Separuh Hati 22

548 114 20
                                    


Tak terasa waktu berlalu begitu cepat. Hampir 1 bulan Prilly menyusun proposal pasca perbaikan setelah proposal miliknya dibawa Ali ke hadapan dewan direksi.

Mereka menolak untuk dipresentasikan oleh Prilly dan lebih memilih Ali untuk mempertanggungjawabkan semuanya. Hari ini Ali kembali menghadapi dewan direksi. Suasana di dalam ruangan terlihat sangat tegang terlebih saat Hendri terus menyuarakan pikirannya yang jelas bertujuan untuk menyudutkan Ali.

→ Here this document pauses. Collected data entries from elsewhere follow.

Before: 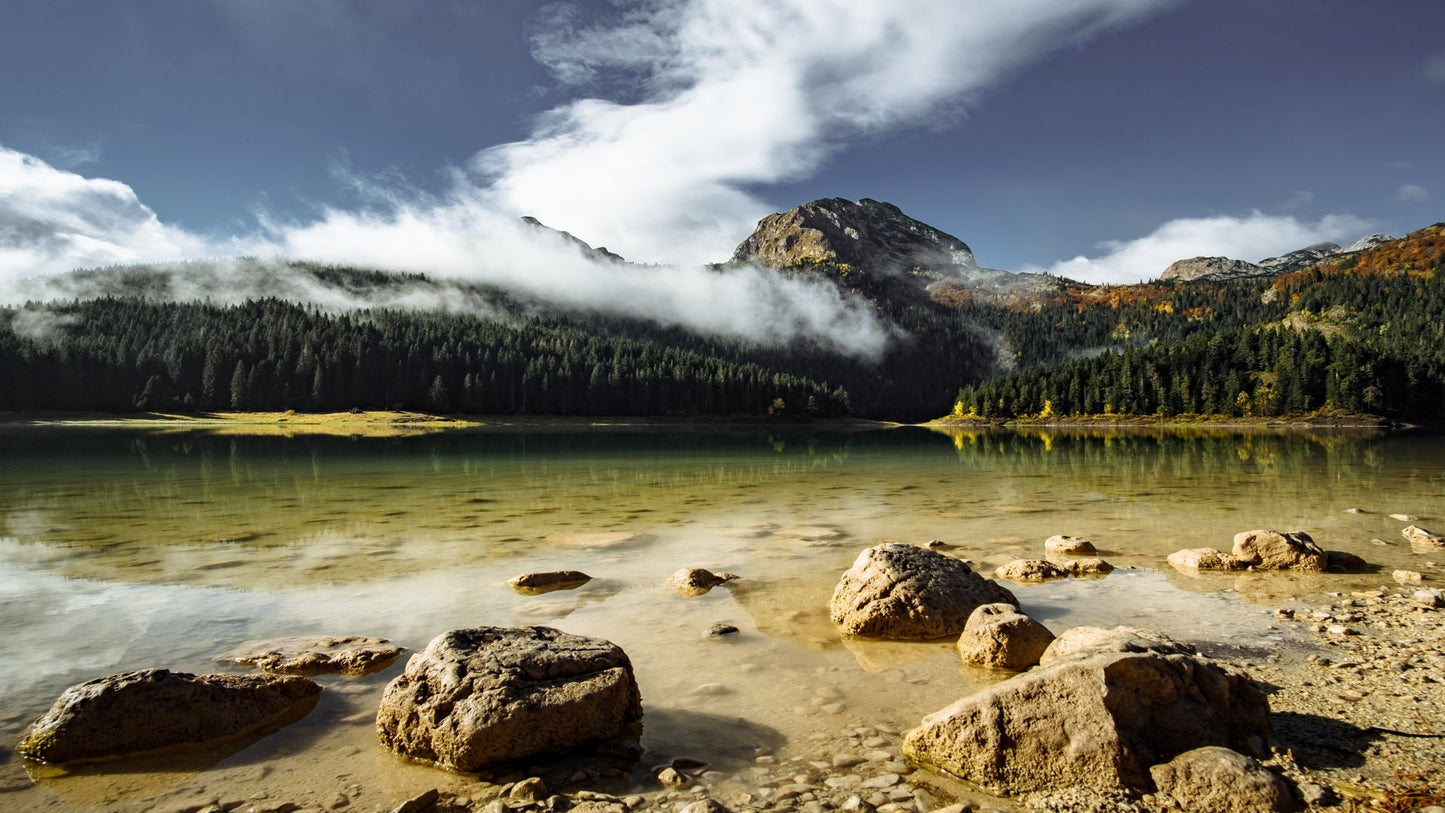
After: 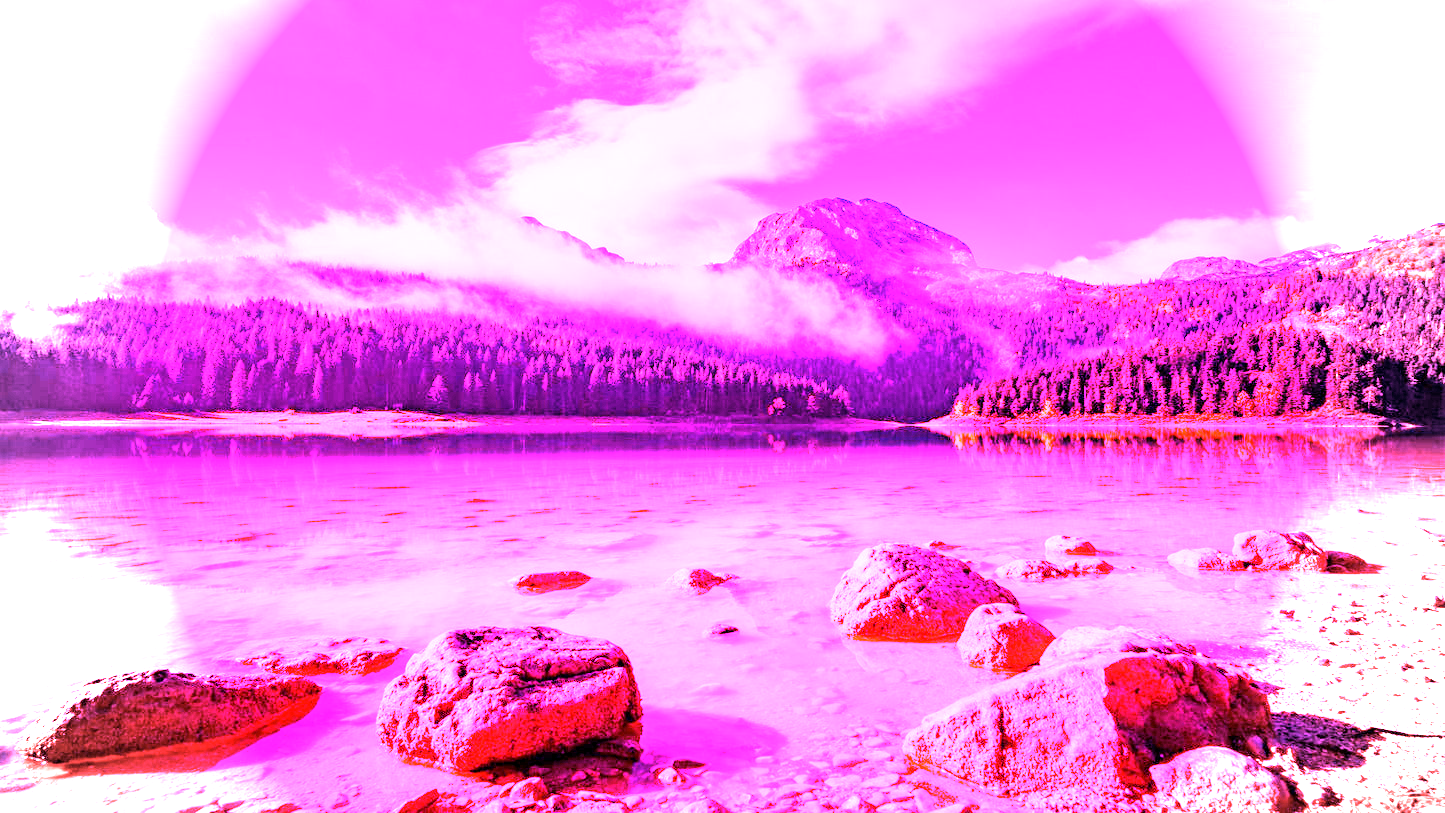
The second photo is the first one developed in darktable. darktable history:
white balance: red 8, blue 8
vignetting: fall-off start 79.88%
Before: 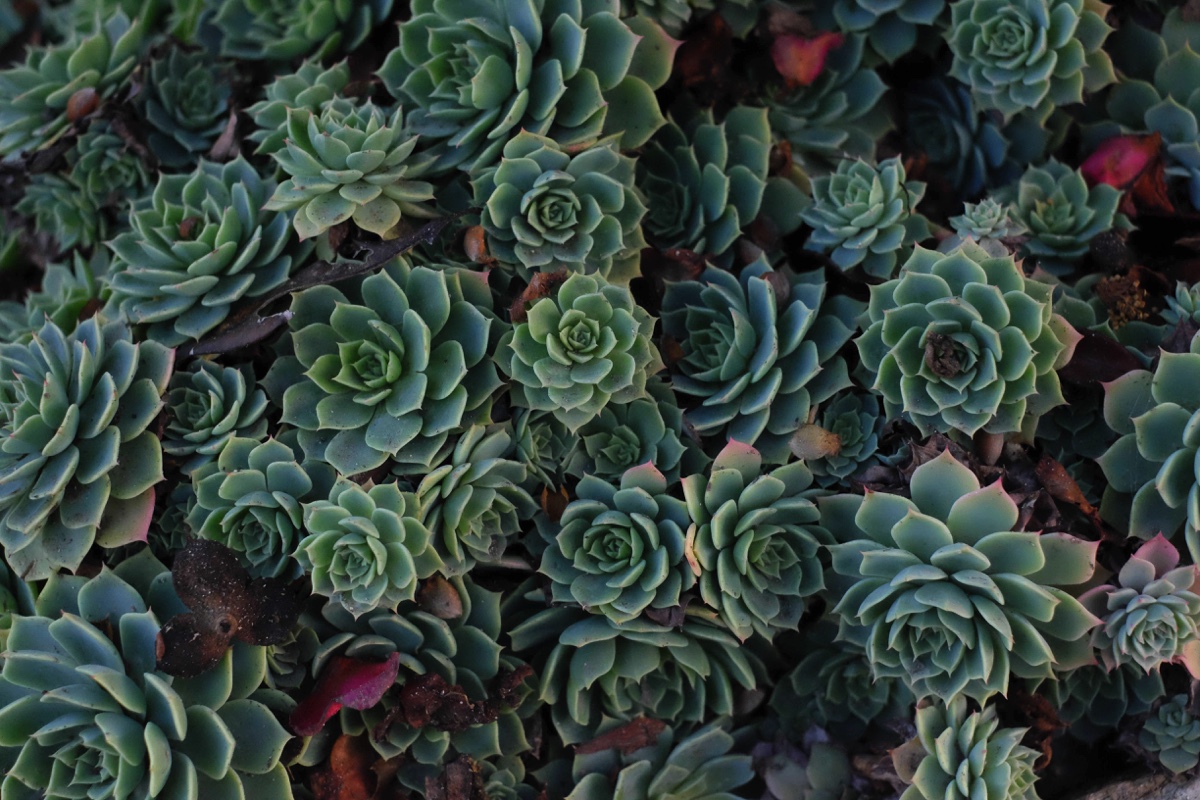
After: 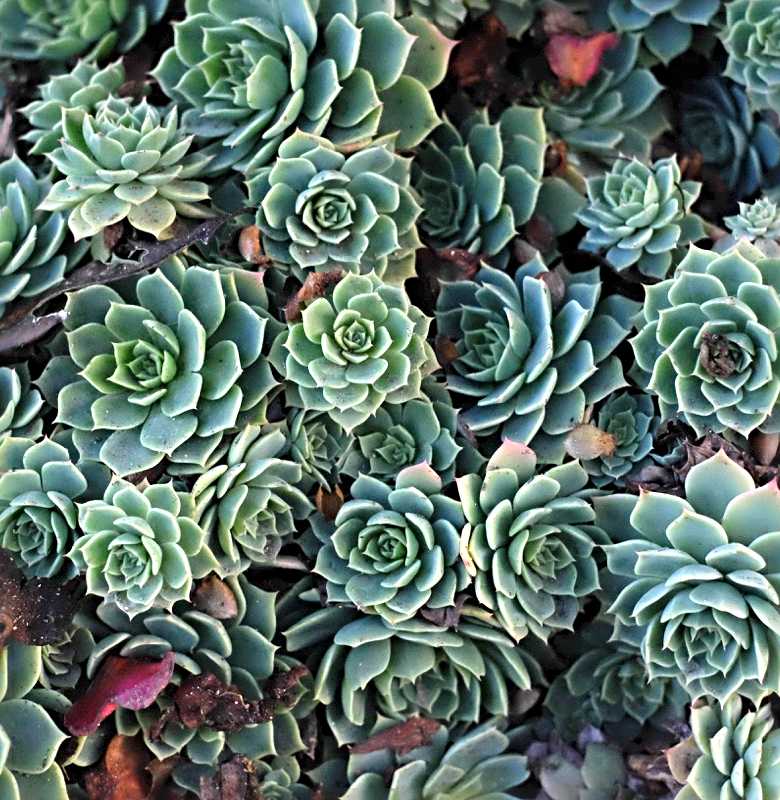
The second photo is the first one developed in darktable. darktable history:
crop and rotate: left 18.776%, right 16.215%
exposure: black level correction 0, exposure 1.097 EV, compensate exposure bias true, compensate highlight preservation false
sharpen: radius 4.872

"Kami merasa proyek dengan anggaran dana sebanyak itu jelas tidak memberikan keuntungan untuk perusahaan!" Hendri mulai bersuara. Pria itu terlihat menatap para dewan yang sebagian berada di pihaknya.

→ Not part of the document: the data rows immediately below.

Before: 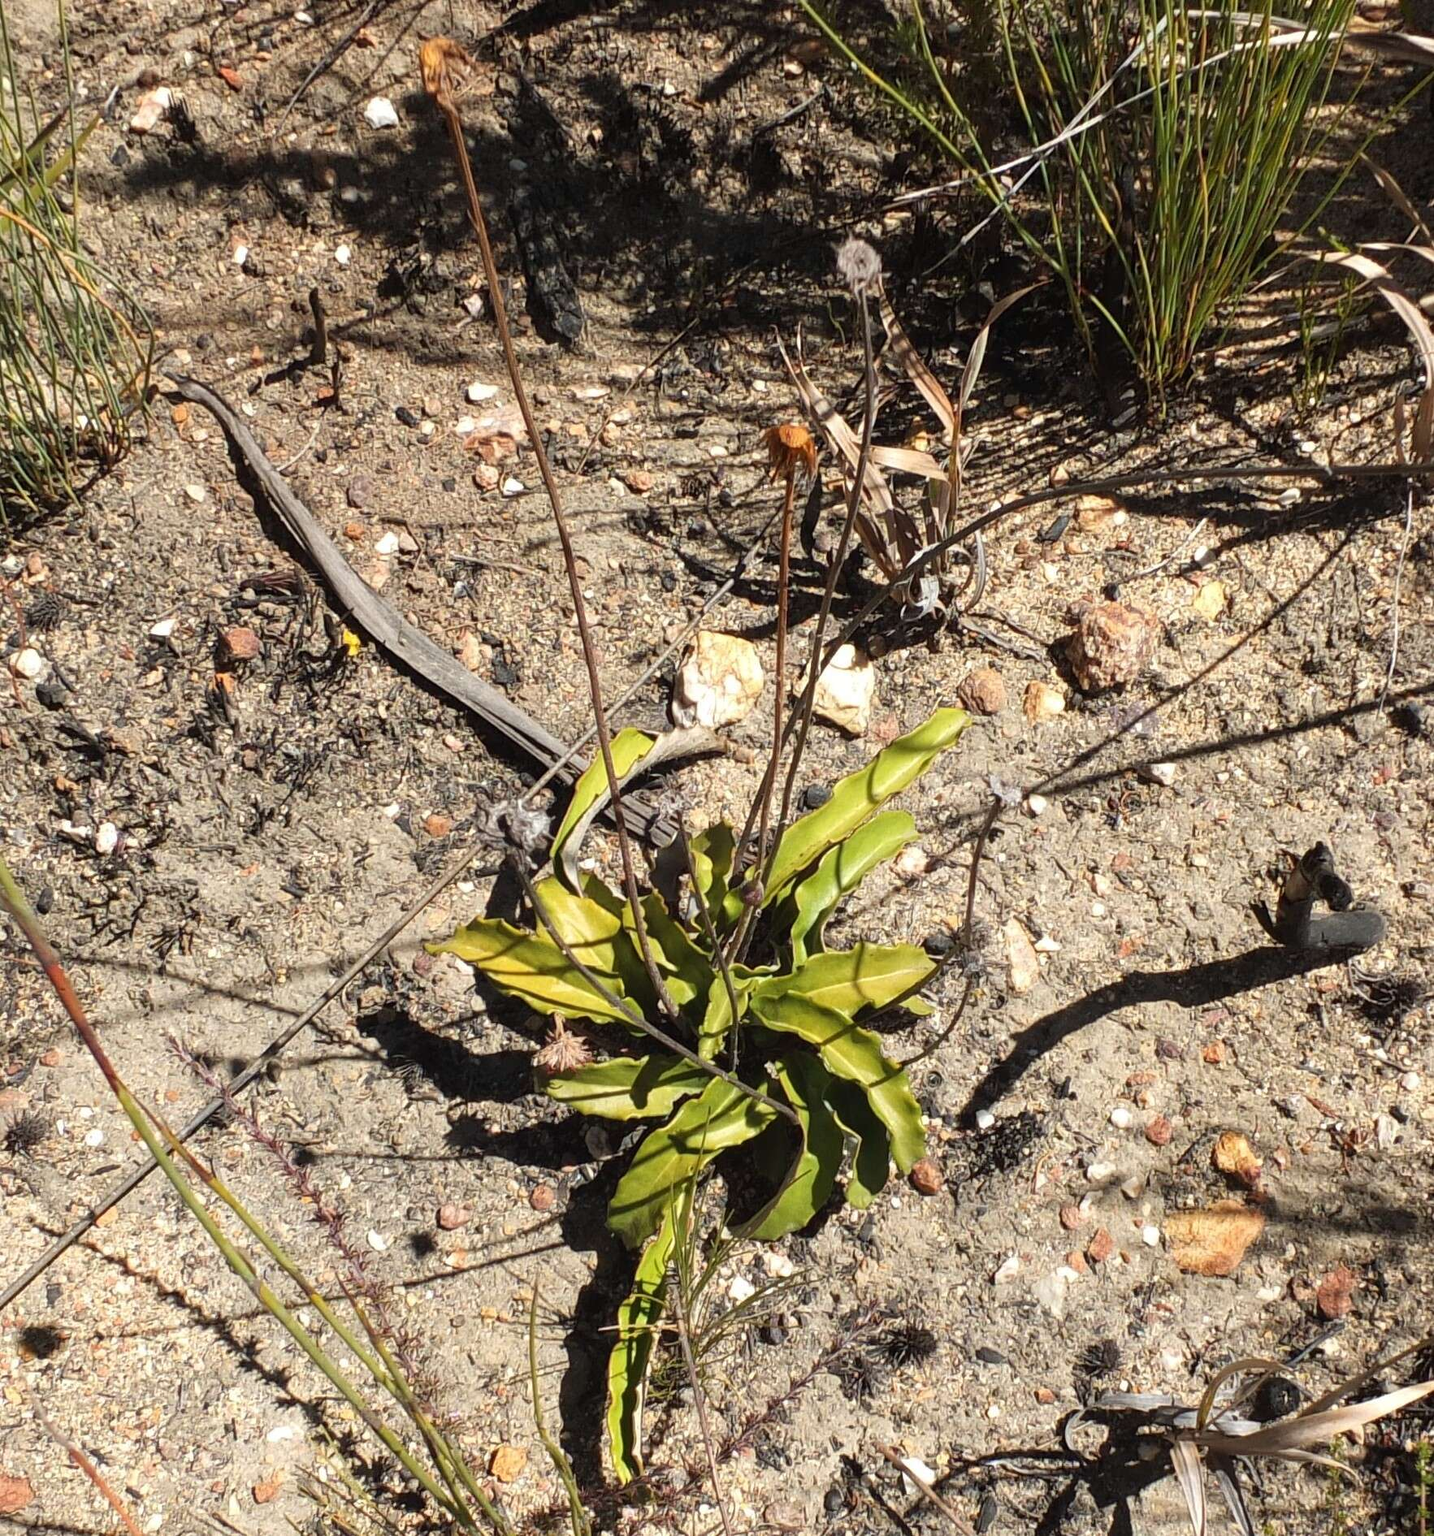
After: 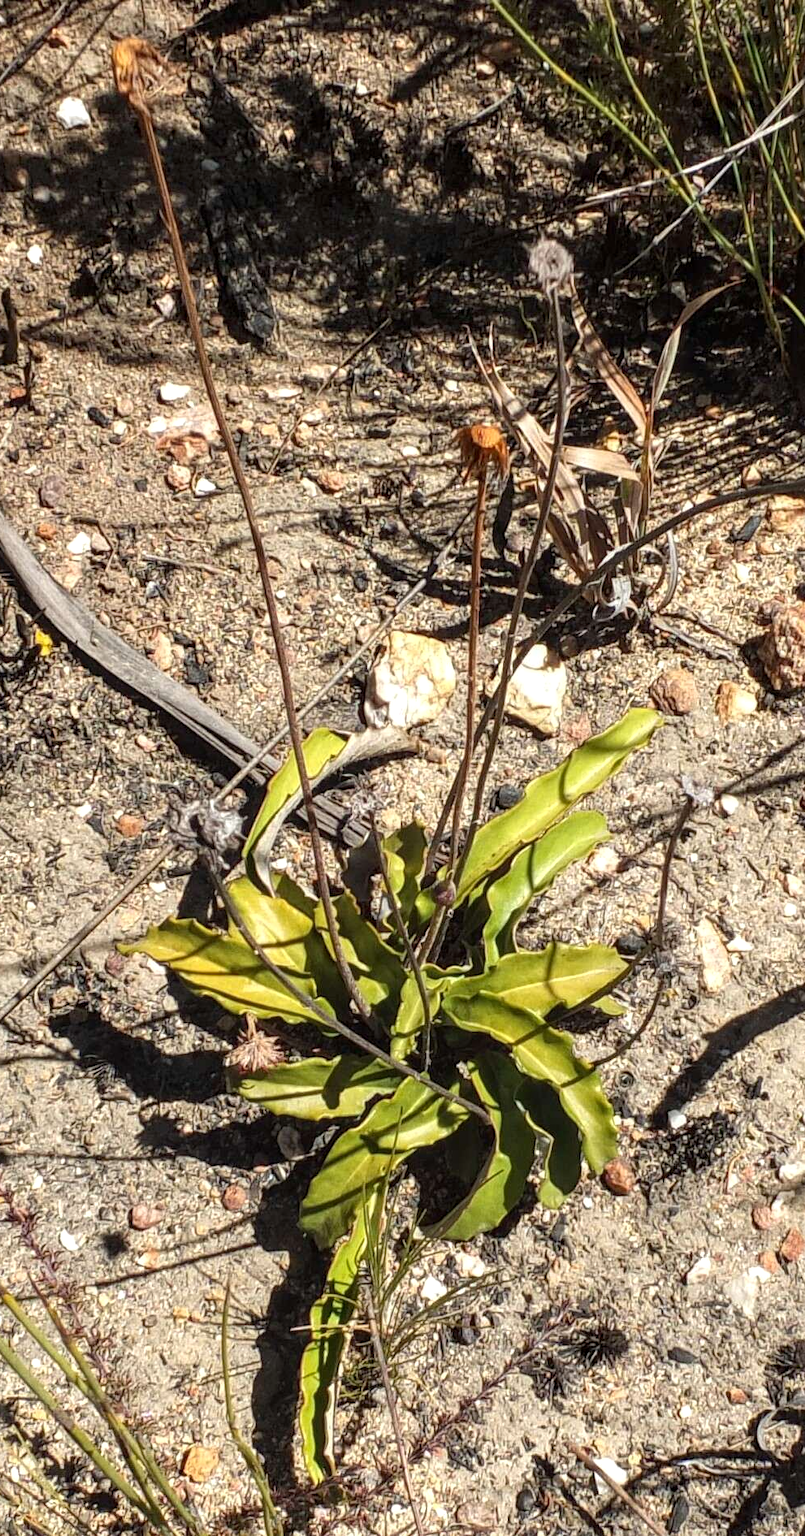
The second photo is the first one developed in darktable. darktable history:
exposure: black level correction 0.001, exposure 0.14 EV, compensate highlight preservation false
crop: left 21.496%, right 22.254%
local contrast: on, module defaults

"Benar. Kami khawatir jika kegagalan proyek ini akan membawa pengaruh besar untuk perusahaan." Sambung teman Hendri yang memang sudah sepakat untuk menyudutkan Ali dalam rapat kali ini.

Ali sendiri terlihat tenang, pria itu masih santai menggerakkan pulpen ditangannya, membiarkan orang-orang yang membencinya terus menyudutkan dirinya.

Ali menoleh menatap Pak Jamil yang merupakan salah seorang pemegang saham yang berada di pihaknya. Pak Jamil tampak mengangukkan kepalanya sebelum mulai berkomentar.

"Menurut saya proyek ini justru menjadi gebrakan untuk perusahaan." Pak Jamil mulai memberikan pendapatnya. "Perusahaan bisa lebih berkembang dan maju dengan adanya proyek ini. Saya yakin, Pak Ali tentu tidak akan berbuat sesuatu yang membahayakan perusahaan ini." Sambungnya dengan nada yang begitu menggebu-gebu.

Perempuan yang ada di samping Pak Jamil juga mengakui hal yang sama sehingga posisi Hendri dan teman-temannya mulai tersudut. Sementara Aldi sejak memasuki ruang rapat sama sekali tidak mengeluarkan suaranya. Ia lebih memilih mengamati saja.

Hendri menoleh menatap keponakannya yang sejak tadi memilih bungkam. "Sebagai wakil Direktur, Pak Aldi harus memberikan pendapat atas kelanjutan proyek ini bukan?" Hendri dengan sengaja memancing Aldi hingga membuat seluruh tatapan tertuju pada kakak tiri Ali itu termasuk Aldi dan Alberto yang sama-sama menatap kearah Aldi.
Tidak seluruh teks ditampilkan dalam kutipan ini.